Canyonlands National Park
"My God, there's a national park down there!" Probably the first Euro-American to come to Canyonlands was fur trapper Denis Juline. The first organized expedition, under Capt. John Malcomb, explored the confluence of the Green and Colorado Rivers. His opinion: "I cannot conceive of a more worthless and impractical region than the one we now found ourselves in" certainly differed from the one held ten years later by Major John Wesley Powell. By the late 1800s, cattlemen began to move into southeast Utah, followed by gold miners. Gold wasn't discovered but people were finally noticing the region's natural riches. In the 1930s, conservationists proposed including Canyonlands in the vast Escalante National Park.
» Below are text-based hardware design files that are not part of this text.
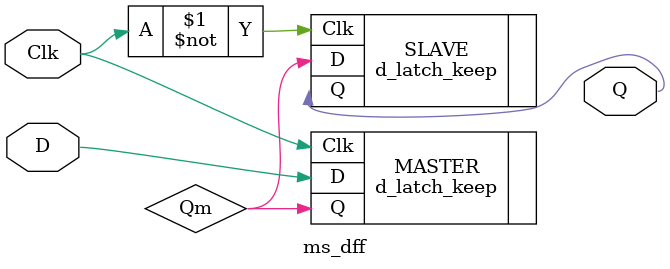
<source format=v>
module ms_dff(input D, input Clk, output Q);
  wire Qm;
  // master opens when Clk=1, slave opens when Clk=0
  d_latch_keep MASTER(.D(D),  .Clk(Clk),   .Q(Qm));
  d_latch_keep SLAVE (.D(Qm), .Clk(~Clk),  .Q(Q));
endmodule
</source>
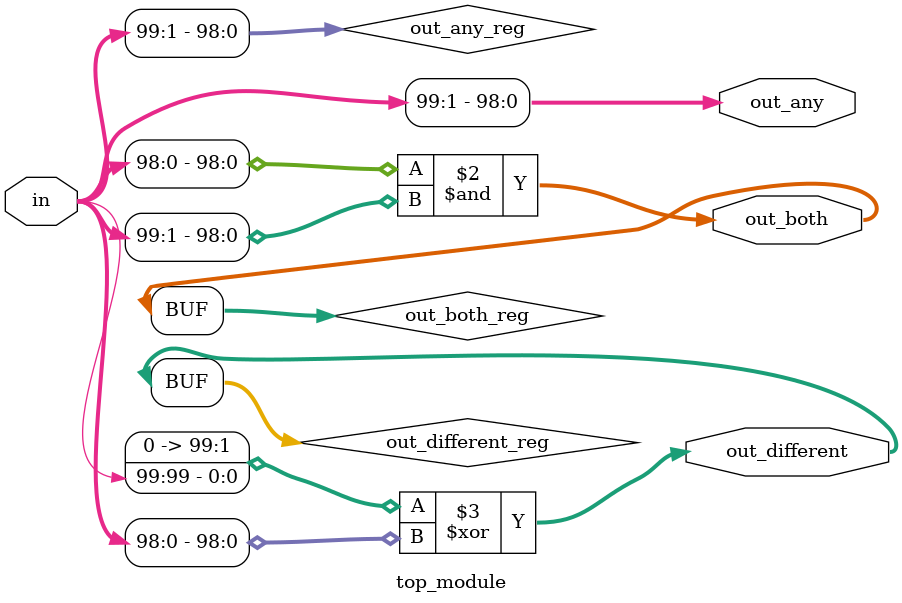
<source format=sv>
module top_module (
    input [99:0] in,
    output [98:0] out_both,
    output [99:1] out_any,
    output [99:0] out_different
);
    reg [98:0] out_both_reg;
    reg [99:1] out_any_reg;
    reg [99:0] out_different_reg;

    always @(*) begin
        out_both_reg = in[98:0] & in[99:1];
        out_any_reg = {in[98], in[99:1]};
        out_different_reg = {in[99]} ^ in[98:0];
    end
    
    assign out_both = out_both_reg;
    assign out_any = out_any_reg;
    assign out_different = out_different_reg;
    
endmodule

</source>
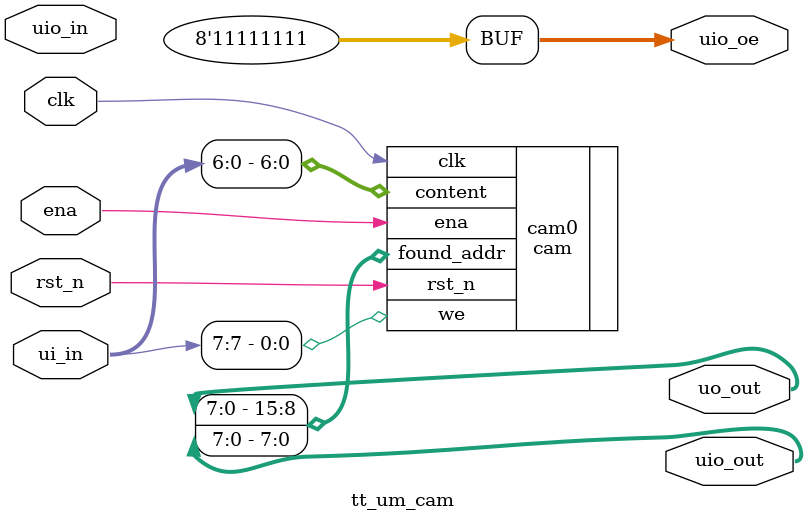
<source format=v>

module tt_um_cam(input  wire [7:0] ui_in,
                 output wire [7:0] uo_out,
                 input  wire [7:0] uio_in,
                 output wire [7:0] uio_out,
                 output wire [7:0] uio_oe,
                 input  wire       ena,
                 input  wire       clk,
                 input  wire       rst_n);
  
  assign uio_oe = 8'hff;
  
  cam cam0 (.clk(clk), .ena(ena), .rst_n(rst_n),
            .we(ui_in[7]), .content(ui_in[6:0]),
            .found_addr({uo_out, uio_out}));
endmodule

</source>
This would have preserved 7,000 square miles of southeastern Utah, including Glen Canyonsince lost under Lake Powell. But this park didn't make it to fruition. In the early 1960s, Stewart Udall, Pres. Secretary of the Interior, while flying over the desolate but spectacular area including Needles and the Doll House, said to himself, "My God, that's a national park down there!" Today, Canyonlands is indeed a national park. It preserves an immense wilderness of rock at the heart of the Colorado Plateau. Water and gravity have been the prime architects of this land, cutting flat layers of sedimentary rock into hundreds of colorful canyons, mesas, buttes, fins, arches, and spires. At center stage are two great canyons, those carved by the Green and Colorado rivers. Surrounding the rivers are vast, and very different, regions of the park: to the north, Island in the Sky; to the west, the Maze; and to the east, the Needles. The areas share a common primitive spirit and wild desert atmosphere. Each also offers its own special rewards. Before the park's establishment in 1964, few except prehistoric Indians, cowboys, river explorers, and uranium prospectors had dared to enter this rugged corner of southeastern Utah, and, to a large degree, Canyonlands remains untrammeled today. Its roads are mostly unpaved, its trails primitive, its rivers free-flowing. Throughout its 527 square miles roam desert bighorn sheep, coyotes, and other animals native to this land. Canyonlands is wild America.
The details, dates, and prices mentioned in this article were accurate at the time of publication.